[SUPPLIED RECORDS]
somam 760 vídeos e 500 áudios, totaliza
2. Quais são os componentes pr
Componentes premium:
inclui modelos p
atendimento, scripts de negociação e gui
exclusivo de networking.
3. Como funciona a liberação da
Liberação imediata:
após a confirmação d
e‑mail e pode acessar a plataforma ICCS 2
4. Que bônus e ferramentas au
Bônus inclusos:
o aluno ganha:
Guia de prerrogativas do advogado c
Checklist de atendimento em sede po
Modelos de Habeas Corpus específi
[/SUPPLIED RECORDS]
[SUPPLIED RECORDS]
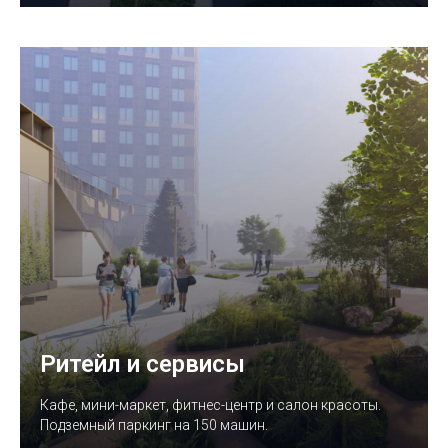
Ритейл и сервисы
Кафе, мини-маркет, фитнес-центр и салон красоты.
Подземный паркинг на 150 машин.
[/SUPPLIED RECORDS]
[SUPPLIED RECORDS]
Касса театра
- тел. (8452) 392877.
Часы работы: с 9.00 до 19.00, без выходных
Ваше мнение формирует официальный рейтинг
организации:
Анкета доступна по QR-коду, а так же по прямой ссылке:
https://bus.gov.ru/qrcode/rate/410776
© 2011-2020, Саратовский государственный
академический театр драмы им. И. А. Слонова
[/SUPPLIED RECORDS]
_TRY IT_
Return, without alteration, the portion of the data that begins with the line containing "somam 760 vídeos e 500 áudios, totaliza" and ends with the line containing "Modelos de Habeas Corpus específi", including both of those lines.

_EXPECTED OUTPUT_
somam 760 vídeos e 500 áudios, totaliza
2. Quais são os componentes pr
Componentes premium:
inclui modelos p
atendimento, scripts de negociação e gui
exclusivo de networking.
3. Como funciona a liberação da
Liberação imediata:
após a confirmação d
e‑mail e pode acessar a plataforma ICCS 2
4. Que bônus e ferramentas au
Bônus inclusos:
o aluno ganha:
Guia de prerrogativas do advogado c
Checklist de atendimento em sede po
Modelos de Habeas Corpus específi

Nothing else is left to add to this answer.